Epidermal hyperthickening in the absence of Fgfr2b. Transverse sections through back and tail skin of 18-month-old mice were stained with H&E. Back skin of control (A and A′) and K5-R2b-null mice (B and B′). In wild-type tail skin (C), the basal layer of keratinocytes is clearly visible as a distinct line of nuclei at the dermo-epidermal junction (arrowheads) and anuclear, keratinized squames can be seen sloughing from the surface. By comparison, Fgfr2b-null tail skin (D) shows regions of dysplasia (arrowheads) and parakeratosis. A, adipose layer; D, dermis; E, epidermis; HF, hair follicle; K, keratinized squames; PC, panniculus carnosus; SG, sebaceous gland. Scale bars, 200 μm (A, B) and 50 μm (C, D).

Figure 4

Spontaneous papilloma formation in the absence of Fgfr2b. (A) H&E staining reveals classical exophytic morphology of spontaneous papillomas, with a stalk of relatively normal skin leading to a hyperthickened, keratinized papilloma packed with inflammatory cells. Higher magnification views of the boxed areas in (A) show that papilloma keratinocytes express keratin 6 (brown immunostaining in (B)), normally restricted to hair follicles (arrowhead), from the margin, where the papilloma begins (arrow). BrdU staining for proliferating cells (C) in both basal and suprabasal layers (arrow). Scale bar, 200 μm.

Figure 5

Enhanced sensitivity to skin carcinogenesis in K5-R2b-null mice. Cohorts of female mice were subjected to classical two-step skin carcinogenesis treatment. (A) Female mice were treated with DMBA or solvent acetone alone at 8 weeks of age and then all treated twice weekly with TPA for 15 weeks. In a repeat study (B), the protocol was adjusted slightly, such that male and female mice were treated, giving a total of eight groups (key same as for (A)). The treatment regime differed only in that the mice received once weekly applications of a double dose of TPA.

Figure 6

Progression of skin carcinogenesis lesions to squamous cell carcinoma. Transverse sections through lesions from K5-R2b-null mice highlight keratoacanthoma (A) and squamous cell carcinoma (B). Although keratoacanthomas no longer exhibit the exophytic growth of papillomas, with their margins covered with normal skin (asterisks in (A)), they are still non-invasive, with a clearly defined basal layer of keratinocytes (arrows in (A)). In contrast, the lesions that progress to squamous cell carcinoma (B) show no clearly defined basal surface, but rather a mass of invasive keratinocyte projections and a strong recruitment of inflammatory cells. (C) RFLP analysis of mutations in codon 61 of ha-ras. PCR products derived from skin, papilloma (Pap) or squamous cell carcinoma (SCC) digested with BspHI (B), XbaI (X) and Hpy118II (H) were separated on 4% agarose gels. Bands diagnostic of the wild-type (WT) and mutant (^*) alleles are indicated (arrows).

Figure 7

γδT-cell abnormalities in K5-R2b-null epidermis.

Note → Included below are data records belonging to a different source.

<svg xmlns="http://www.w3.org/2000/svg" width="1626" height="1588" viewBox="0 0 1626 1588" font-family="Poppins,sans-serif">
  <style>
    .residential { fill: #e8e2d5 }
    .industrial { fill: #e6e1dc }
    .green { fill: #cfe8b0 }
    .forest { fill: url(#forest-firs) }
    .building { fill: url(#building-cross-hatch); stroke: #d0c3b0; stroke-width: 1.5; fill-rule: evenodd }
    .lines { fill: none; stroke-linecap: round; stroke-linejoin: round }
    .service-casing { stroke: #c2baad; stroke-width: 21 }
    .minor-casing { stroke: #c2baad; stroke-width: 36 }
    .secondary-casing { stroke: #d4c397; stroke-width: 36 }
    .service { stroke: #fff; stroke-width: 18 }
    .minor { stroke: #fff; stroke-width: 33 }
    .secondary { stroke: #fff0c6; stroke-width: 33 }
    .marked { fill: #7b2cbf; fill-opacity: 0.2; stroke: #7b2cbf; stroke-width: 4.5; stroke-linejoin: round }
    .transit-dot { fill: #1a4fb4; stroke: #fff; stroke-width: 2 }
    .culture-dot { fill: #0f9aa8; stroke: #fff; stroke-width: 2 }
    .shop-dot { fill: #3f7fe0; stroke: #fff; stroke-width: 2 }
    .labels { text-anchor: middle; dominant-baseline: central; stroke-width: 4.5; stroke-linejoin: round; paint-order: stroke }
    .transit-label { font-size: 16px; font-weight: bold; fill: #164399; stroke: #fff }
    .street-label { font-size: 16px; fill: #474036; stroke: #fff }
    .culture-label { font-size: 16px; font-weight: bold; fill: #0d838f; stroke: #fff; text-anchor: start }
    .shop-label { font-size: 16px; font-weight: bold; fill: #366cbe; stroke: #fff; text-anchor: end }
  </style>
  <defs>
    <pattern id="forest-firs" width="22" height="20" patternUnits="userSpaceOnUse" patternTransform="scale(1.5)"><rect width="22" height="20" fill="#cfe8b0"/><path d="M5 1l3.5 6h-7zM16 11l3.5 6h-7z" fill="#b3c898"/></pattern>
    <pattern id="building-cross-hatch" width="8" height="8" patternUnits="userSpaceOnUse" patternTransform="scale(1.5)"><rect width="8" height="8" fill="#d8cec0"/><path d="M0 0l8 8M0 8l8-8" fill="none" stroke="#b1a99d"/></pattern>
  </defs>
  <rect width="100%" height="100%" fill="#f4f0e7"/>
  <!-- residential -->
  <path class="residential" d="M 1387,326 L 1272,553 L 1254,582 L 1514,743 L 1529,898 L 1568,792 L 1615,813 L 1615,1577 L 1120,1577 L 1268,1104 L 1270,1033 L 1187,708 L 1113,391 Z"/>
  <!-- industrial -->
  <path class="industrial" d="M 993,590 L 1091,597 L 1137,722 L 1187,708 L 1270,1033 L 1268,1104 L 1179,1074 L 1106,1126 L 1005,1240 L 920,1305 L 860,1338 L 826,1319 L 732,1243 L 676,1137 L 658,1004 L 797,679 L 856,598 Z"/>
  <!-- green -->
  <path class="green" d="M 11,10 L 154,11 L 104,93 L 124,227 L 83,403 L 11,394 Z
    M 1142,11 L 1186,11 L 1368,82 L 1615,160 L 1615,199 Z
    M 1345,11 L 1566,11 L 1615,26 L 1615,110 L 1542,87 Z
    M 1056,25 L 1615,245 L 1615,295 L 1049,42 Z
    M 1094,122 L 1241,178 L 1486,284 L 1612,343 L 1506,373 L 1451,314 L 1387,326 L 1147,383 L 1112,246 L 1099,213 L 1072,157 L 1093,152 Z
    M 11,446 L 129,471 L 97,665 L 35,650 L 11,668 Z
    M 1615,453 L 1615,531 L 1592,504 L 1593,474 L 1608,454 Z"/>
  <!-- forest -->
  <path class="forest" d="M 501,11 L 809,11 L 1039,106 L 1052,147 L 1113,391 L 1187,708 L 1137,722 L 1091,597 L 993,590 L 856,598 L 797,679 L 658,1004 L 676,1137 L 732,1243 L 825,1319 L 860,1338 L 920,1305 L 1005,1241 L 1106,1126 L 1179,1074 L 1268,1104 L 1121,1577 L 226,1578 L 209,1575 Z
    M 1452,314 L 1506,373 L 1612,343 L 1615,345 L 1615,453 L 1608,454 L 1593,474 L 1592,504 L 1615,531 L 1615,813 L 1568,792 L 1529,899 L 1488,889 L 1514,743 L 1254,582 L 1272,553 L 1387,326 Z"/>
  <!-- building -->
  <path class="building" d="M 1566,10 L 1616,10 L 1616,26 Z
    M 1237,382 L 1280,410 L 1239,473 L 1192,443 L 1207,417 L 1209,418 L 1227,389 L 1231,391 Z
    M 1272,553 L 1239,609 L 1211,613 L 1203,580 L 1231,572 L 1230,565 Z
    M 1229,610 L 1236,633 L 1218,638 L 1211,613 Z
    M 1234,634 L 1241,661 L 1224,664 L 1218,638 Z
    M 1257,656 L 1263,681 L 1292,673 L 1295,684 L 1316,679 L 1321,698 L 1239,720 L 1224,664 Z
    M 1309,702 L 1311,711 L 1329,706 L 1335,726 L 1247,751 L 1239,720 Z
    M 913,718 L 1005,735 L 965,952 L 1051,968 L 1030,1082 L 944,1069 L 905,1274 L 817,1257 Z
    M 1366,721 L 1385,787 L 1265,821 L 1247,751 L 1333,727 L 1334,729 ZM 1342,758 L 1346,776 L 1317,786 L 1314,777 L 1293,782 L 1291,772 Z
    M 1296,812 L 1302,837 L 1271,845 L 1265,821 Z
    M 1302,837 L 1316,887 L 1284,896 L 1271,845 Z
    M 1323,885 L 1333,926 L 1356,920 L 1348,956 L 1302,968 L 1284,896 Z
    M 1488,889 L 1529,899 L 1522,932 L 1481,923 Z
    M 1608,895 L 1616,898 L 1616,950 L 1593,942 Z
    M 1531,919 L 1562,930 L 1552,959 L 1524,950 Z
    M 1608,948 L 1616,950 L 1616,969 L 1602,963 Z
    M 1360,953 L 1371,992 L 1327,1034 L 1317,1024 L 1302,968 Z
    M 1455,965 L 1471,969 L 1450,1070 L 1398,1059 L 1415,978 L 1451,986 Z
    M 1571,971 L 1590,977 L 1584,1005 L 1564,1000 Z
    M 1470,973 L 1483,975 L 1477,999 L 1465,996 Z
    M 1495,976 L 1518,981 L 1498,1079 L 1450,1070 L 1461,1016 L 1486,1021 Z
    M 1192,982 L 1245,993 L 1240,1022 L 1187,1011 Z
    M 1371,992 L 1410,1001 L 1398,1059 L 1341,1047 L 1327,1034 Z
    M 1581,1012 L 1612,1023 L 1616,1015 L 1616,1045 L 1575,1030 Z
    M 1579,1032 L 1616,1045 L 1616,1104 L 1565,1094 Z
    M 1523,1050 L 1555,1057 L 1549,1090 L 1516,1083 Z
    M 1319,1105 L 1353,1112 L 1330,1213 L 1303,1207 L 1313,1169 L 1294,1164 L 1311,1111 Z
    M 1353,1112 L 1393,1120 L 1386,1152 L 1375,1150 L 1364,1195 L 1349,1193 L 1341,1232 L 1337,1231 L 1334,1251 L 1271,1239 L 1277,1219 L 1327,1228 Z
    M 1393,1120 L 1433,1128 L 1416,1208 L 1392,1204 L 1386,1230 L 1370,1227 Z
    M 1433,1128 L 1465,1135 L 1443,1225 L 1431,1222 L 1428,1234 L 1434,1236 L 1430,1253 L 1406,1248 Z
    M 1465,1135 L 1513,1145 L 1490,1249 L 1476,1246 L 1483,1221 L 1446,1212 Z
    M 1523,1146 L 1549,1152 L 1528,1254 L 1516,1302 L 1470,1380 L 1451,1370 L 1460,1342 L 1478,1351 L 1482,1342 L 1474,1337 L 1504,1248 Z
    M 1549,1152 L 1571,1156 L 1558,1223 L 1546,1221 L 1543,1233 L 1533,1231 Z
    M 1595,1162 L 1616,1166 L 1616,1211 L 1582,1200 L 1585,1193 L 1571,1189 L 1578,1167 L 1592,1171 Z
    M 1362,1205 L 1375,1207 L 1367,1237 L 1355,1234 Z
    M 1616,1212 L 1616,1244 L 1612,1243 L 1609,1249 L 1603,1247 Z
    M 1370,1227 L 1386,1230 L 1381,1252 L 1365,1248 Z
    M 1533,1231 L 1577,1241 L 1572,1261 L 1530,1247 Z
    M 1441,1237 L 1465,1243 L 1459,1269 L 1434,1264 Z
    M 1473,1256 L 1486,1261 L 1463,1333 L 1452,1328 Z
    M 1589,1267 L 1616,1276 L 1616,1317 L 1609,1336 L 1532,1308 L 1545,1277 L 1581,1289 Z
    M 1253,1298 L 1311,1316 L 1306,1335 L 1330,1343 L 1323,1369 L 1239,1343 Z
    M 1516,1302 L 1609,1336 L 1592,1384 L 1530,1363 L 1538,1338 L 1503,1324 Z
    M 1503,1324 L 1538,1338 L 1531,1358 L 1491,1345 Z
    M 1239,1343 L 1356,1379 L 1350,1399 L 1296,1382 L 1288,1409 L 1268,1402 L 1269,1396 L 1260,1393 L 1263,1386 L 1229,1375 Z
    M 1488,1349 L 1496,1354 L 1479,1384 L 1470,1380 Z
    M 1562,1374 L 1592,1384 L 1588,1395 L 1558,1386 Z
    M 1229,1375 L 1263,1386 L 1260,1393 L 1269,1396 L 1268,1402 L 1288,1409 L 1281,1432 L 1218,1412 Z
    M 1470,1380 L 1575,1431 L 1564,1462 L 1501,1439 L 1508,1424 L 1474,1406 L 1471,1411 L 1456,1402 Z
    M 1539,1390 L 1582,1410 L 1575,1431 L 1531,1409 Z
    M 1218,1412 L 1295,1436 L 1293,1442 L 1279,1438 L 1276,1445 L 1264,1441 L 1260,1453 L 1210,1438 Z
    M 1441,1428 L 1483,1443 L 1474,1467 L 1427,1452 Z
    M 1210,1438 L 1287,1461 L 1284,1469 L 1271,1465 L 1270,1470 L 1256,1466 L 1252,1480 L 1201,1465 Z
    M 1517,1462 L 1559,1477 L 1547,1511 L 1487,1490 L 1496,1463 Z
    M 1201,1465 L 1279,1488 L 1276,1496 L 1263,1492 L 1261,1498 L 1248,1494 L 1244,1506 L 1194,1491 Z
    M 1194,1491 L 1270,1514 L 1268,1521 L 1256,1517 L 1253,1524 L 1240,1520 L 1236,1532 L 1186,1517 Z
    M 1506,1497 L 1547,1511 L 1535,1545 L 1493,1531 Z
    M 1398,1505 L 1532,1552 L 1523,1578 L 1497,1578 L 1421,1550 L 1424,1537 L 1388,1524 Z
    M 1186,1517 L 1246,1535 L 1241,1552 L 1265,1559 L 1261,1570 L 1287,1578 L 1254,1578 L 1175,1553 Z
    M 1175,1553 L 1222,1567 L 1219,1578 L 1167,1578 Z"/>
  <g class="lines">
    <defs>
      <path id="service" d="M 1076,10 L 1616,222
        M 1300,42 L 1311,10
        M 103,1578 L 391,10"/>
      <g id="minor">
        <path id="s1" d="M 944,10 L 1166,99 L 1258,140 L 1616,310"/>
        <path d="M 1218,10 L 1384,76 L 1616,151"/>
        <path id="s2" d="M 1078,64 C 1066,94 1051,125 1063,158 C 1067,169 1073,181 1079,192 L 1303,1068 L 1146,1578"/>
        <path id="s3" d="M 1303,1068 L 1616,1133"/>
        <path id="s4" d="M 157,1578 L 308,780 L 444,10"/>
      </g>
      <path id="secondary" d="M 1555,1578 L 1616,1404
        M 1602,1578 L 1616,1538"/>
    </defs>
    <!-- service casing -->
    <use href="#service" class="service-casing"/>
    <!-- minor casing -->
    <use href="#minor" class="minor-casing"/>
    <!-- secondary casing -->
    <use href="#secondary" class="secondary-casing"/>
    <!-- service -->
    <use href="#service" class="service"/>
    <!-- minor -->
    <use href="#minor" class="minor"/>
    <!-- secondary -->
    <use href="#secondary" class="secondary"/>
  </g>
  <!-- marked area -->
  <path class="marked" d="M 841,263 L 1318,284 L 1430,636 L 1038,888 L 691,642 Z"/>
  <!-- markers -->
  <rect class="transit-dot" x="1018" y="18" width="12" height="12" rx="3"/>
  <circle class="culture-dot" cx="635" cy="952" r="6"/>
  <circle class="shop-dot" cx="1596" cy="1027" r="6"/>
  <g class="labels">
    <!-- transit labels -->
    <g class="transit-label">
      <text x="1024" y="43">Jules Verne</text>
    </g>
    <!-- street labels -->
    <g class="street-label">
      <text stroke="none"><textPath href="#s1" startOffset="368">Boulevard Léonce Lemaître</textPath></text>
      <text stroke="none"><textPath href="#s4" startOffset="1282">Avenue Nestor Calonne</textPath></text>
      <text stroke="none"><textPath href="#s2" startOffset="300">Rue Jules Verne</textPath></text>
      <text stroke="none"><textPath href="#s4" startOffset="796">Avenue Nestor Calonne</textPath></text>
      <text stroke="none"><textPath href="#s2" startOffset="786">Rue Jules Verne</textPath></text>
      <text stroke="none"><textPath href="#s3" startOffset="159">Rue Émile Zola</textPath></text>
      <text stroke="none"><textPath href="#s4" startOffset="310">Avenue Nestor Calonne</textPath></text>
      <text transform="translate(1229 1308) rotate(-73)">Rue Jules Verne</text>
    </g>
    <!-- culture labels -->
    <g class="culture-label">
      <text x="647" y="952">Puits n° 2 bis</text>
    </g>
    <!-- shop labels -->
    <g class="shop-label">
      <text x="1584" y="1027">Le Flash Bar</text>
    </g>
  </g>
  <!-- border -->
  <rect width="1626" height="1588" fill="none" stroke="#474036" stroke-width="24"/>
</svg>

Whole-mount preparations of ear epidermis from control (A) and K5-R2b-null (B) mice stained with antibodies to γδT cells (green) and keratin 14 (red) highlight the increased γδT-cell density in mutant epidermis (quantitated in (C)). In addition to being present in increased numbers, γδT cells in mutant epidermis display an altered morphology, adopting a more dendritic appearance, reflected by a significantly increased cell perimeter (quantitated in (D)). Scale bar in (A), 50 μm. ^**P<0.01; ^***P<0.001 using the Mann--Whitney test.